# Coil Springs Question



## Josh.AZ.GTO (Jul 11, 2009)

I had always planned on reusing my coil springs in my GTO, which look to be the original ones from the factory (as far as I can tell). 

My question is how do you know when you need new coil springs. I am in the process of removing the frame from the body and restoring the frame and all its components. I would just hate to miss the opportunity to change the springs out when the car is so far dismantled versus having to do it at a later time. Is there a test to determine if replacement is needed. I plan on replacing the suspension all around. Just curious on whether I should replace the springs as well.


----------



## 68greengoat (Sep 15, 2005)

41 year old springs need replacing.....


----------



## 05GTO (Oct 6, 2004)

68greengoat said:


> 41 year old springs need replacing.....


:agree 100%


----------



## Josh.AZ.GTO (Jul 11, 2009)

68greengoat said:


> 41 year old springs need replacing.....
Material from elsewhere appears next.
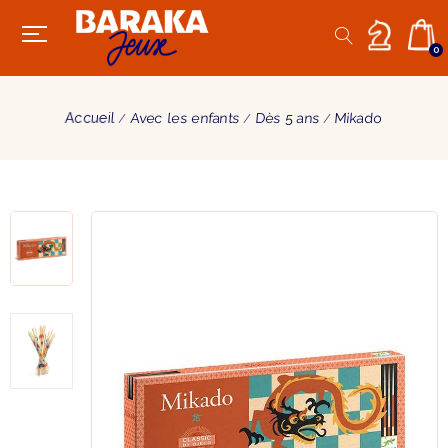
0
Accueil
Avec les enfants
Dès 5 ans
Mikado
Makes sense to me, just thought I would check, thanks guys..... I'll add new springs to the list "TO BUY".

:cheers


----------



## GTO JUDGE (May 14, 2005)

Josh.AZ.GTO said:


> Makes sense to me, just thought I would check, thanks guys..... I'll add new springs to the list "TO BUY".
> 
> :cheers


I just replaced my front springs, after they were installed I learned the previous owner replaced them 3 or so years ago.... I have a set.... 1970 GTO, they are non air condition car springs. Let me know if interested will post up pics of them and come up with a fair price. They look new.


----------



## geeteeohguy (Feb 2, 2008)

Agreed, 41 year old springs need replacing. Another way to check (but it's too late) is to measure the ride height of the car....but the car has to be assembled! Good luck with your resto.


----------



## Josh.AZ.GTO (Jul 11, 2009)

GTO JUDGE said:


> I just replaced my front springs, after they were installed I learned the previous owner replaced them 3 or so years ago.... I have a set.... 1970 GTO, they are non air condition car springs. Let me know if interested will post up pics of them and come up with a fair price. They look new.


You replaced all 4? I would be interested in them. Come up with a price and let me know. PM me.


----------



## GTO JUDGE (May 14, 2005)

I replaced just the front. If you're interested in them I will post up with a decent price I need a zip.


----------



## Josh.AZ.GTO (Jul 11, 2009)

GTO JUDGE said:


> I replaced just the front. If you're interested in them I will post up with a decent price I need a zip.


Mesa, AZ 85213


----------



## GTO JUDGE (May 14, 2005)

Josh.AZ.GTO said:


> Mesa, AZ 85213


OK gimmie a day I will get them up and a price.


----------